Fitness Levels

We offer three trip types: Fundamentals, Adventure, and Expedition. But since experience and skills are not necessarily correlated to fitness, we also assign a fitness level to each trip:

  • 1 – Basic
  • 2 – Moderate
  • 3 – Median
  • 4 – High
  • 5 – Ultra

We tailor each group’s itinerary to their fitness, so that most days feel “just right” in their physical difficulty.

Groups of different fitness levels will vary in their:

  • Daily and total mileage,
  • Daily and total vertical change,
  • Walking speed,
  • Frequency and length of breaks,
  • Length and difficulty of off-trail travel.

By pairing like-abled clients together, our groups hike and operate more cohesively. Nobody at the front gets frustrated by the slow pace; nobody in the back gets frustrated by being left behind; and we rarely must split up groups to accommodate divergent abilities.

Whereas most guiding organizations accept the first eight or ten paying customers who want to join a specific trip, we thoroughly review each applicant and try to match them with other applicants who have similar physical abilities, outdoor experiences, and even biographies. If we do our job well, which we often do, you may make new hiking partners.

A tight-knit group atop the Noatak-Alatna divide in the Brooks Range, Alaska

What fitness level is best for you?

On your trip application, you will select the fitness level that you believe is most appropriate. You will also provide information that paints a picture of your fitness so that we can make our own evaluation. If both sides do not mostly agree on the level, we may reach out for additional information or clarity.

By far, the most helpful information is data from past trips. Specifically, At a pace that was comfortable and sustainable, how much distance did you cover and how many vertical feet did you climb each day? (If you’re uncertain, measure some of your routes with CalTopo or similar.)

For applicants with limited backpacking experience, instead we will consider your:

  • Age,
  • Gender,
  • Height and weight (to calculate BMI),
  • City and state,
  • Fitness relative to peers,
  • Weekly fitness regimen, and
  • Past athletic results (e.g. your time for a local 5K or a marathon).

Using this information, we’ve become adept at grouping like-abled applicants, even if we haven’t met or hiked with you before.

Fitness level daily limits

Refer to the table below to better understand the expected “daily limits” of each fitness level, defined as either (1) a distance or (2) vertical gain, whichever limit is reached first.
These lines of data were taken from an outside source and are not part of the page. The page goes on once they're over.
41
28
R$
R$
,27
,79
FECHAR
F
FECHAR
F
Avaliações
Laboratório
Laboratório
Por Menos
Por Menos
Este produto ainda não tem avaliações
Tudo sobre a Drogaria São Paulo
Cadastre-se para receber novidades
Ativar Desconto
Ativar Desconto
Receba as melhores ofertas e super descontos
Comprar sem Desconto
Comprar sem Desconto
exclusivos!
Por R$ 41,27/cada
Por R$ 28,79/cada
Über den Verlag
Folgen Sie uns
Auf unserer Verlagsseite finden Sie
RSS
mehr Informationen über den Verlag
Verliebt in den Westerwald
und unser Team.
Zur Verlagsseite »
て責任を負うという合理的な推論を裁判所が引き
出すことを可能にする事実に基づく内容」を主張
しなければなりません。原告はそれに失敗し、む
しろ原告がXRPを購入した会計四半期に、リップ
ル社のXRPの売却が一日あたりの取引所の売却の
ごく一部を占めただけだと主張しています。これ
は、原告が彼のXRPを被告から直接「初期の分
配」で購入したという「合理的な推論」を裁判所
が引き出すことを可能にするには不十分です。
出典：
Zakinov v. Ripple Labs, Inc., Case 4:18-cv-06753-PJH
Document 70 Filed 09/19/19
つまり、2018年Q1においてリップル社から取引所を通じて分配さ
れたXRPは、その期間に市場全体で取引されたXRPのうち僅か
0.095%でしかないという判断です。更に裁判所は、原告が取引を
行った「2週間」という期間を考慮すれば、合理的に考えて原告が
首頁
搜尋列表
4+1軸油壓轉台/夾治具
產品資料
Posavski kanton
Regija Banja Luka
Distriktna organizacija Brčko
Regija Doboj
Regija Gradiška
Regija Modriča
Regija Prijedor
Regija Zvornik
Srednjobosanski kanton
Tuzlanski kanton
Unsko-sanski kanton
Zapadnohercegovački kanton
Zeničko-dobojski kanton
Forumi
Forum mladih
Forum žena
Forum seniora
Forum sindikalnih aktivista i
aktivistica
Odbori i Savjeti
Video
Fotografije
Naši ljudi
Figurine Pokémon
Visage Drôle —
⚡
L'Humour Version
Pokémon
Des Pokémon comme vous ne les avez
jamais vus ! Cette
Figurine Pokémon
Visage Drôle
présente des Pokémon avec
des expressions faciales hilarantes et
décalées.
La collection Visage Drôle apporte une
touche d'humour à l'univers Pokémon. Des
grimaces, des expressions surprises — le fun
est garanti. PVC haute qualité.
For example:

  • In a mountainous location like the High Sierra, groups usually hit their vertical limit first, whereas
  • In a flatter location like West Virginia, groups usually reach their mileage limit first.

Due to slow and difficult terrain (e.g. in Utah, sand and slickrock scrambling; in Alaska, tussocks and hazardous creek crossings; in Washington, rainforest-like brush; in West Virginia, overgrown and rock-covered trails) groups may not reach their “limit” each day, or for even a single day. But the perceived effort will feel on par with these limits.

Fitness level normals

Daily vertical gain or daily distance limits are the most accurate measures of fitness. But we see other differences among groups, too: their walking speed, frequency and duration of breaks, difficulty of off-trail travel, and typical ages. Refer to the table below for these “normals.”

Some words about off-trail

Hiking off-trail is sometimes no more difficult than hiking on-trail. But usually it is, because there are no man-made improvements to negate uneven surfaces, thick vegetation, river fords, soggy ground, steep slopes, and soft sand.

In southern Utah, the most difficult travel is across soft beach-like sand, which saps power and fills porous shoes. Less often, your group may encounter a steep slickrock slab or ledge system that requires some scrambling (using both hands and feet, but no need for technical rock climbing equipment).

Descending a massive sand dune to Utah’s Escalante River, near Scorpion Gulch

In the Mountain West and Pacific Northwest, the off-trail feature that clients struggle with most is talus and scree. Imagine entire slopes littered in boulders ranging from the size of basketballs to refrigerators, or smaller rocks that slide when weighted. This type of terrain is especially tough for individuals with less athletic ability, raw power, balance, and agility. We do our best to steer clear of such areas, but sometimes they’re unavoidable

Extreme car-sized talus in Sequoia-Kings Canyon National Park. We try to avoid any extended sections like this, even on our most challenging trips.

Our Alaska trips are entirely off-trail and present a unique set of challenges. Compared to terrain in the lower 48, Alaska is extremely hard on feet and lower legs, and many miles are hard-won even if they’re flat. For an excellent description of Alaska, refer to Nathan McNeil’s review of his Gates of the Arctic trip in 2019.